To-do item: Transcribe exactly the line that contains "180nm ,90nm and 45nm." and all lines following it to the end of the material below; omit everything else.

Dataset content:

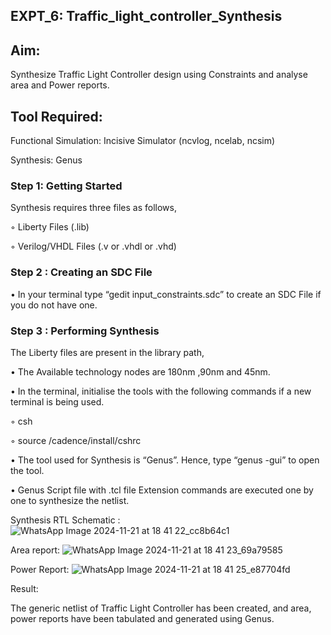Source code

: ## EXPT_6: Traffic_light_controller_Synthesis

## Aim:

Synthesize Traffic Light Controller design using Constraints and analyse area and Power reports.

## Tool Required:

Functional Simulation: Incisive Simulator (ncvlog, ncelab, ncsim)

Synthesis: Genus

### Step 1: Getting Started

Synthesis requires three files as follows,

◦ Liberty Files (.lib)

◦ Verilog/VHDL Files (.v or .vhdl or .vhd)

### Step 2 : Creating an SDC File

•	In your terminal type “gedit input_constraints.sdc” to create an SDC File if you do not have one.

### Step 3 : Performing Synthesis

The Liberty files are present in the library path,

• The Available technology nodes are 180nm ,90nm and 45nm.

• In the terminal, initialise the tools with the following commands if a new terminal is being used.

◦ csh

◦ source /cadence/install/cshrc

• The tool used for Synthesis is “Genus”. Hence, type “genus -gui” to open the tool.

• Genus Script file with .tcl file Extension commands are executed one by one to synthesize the netlist.

Synthesis RTL Schematic :
![WhatsApp Image 2024-11-21 at 18 41 22_cc8b64c1](https://github.com/user-attachments/assets/138e2ccf-929d-4aab-b8d2-42c16409a166)

Area report:
![WhatsApp Image 2024-11-21 at 18 41 23_69a79585](https://github.com/user-attachments/assets/1745cb48-e124-4b3f-aca3-d334aaedd0b6)

Power Report:
![WhatsApp Image 2024-11-21 at 18 41 25_e87704fd](https://github.com/user-attachments/assets/9e7a0394-24e6-4a9a-bb72-2c56a0e9b4ee)

Result:

The generic netlist of Traffic Light Controller has been created, and area, power reports have been tabulated and generated using Genus.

Answer for this exercise:
• The Available technology nodes are 180nm ,90nm and 45nm.

• In the terminal, initialise the tools with the following commands if a new terminal is being used.

◦ csh

◦ source /cadence/install/cshrc

• The tool used for Synthesis is “Genus”. Hence, type “genus -gui” to open the tool.

• Genus Script file with .tcl file Extension commands are executed one by one to synthesize the netlist.

Synthesis RTL Schematic :
![WhatsApp Image 2024-11-21 at 18 41 22_cc8b64c1](https://github.com/user-attachments/assets/138e2ccf-929d-4aab-b8d2-42c16409a166)

Area report:
![WhatsApp Image 2024-11-21 at 18 41 23_69a79585](https://github.com/user-attachments/assets/1745cb48-e124-4b3f-aca3-d334aaedd0b6)

Power Report:
![WhatsApp Image 2024-11-21 at 18 41 25_e87704fd](https://github.com/user-attachments/assets/9e7a0394-24e6-4a9a-bb72-2c56a0e9b4ee)

Result:

The generic netlist of Traffic Light Controller has been created, and area, power reports have been tabulated and generated using Genus.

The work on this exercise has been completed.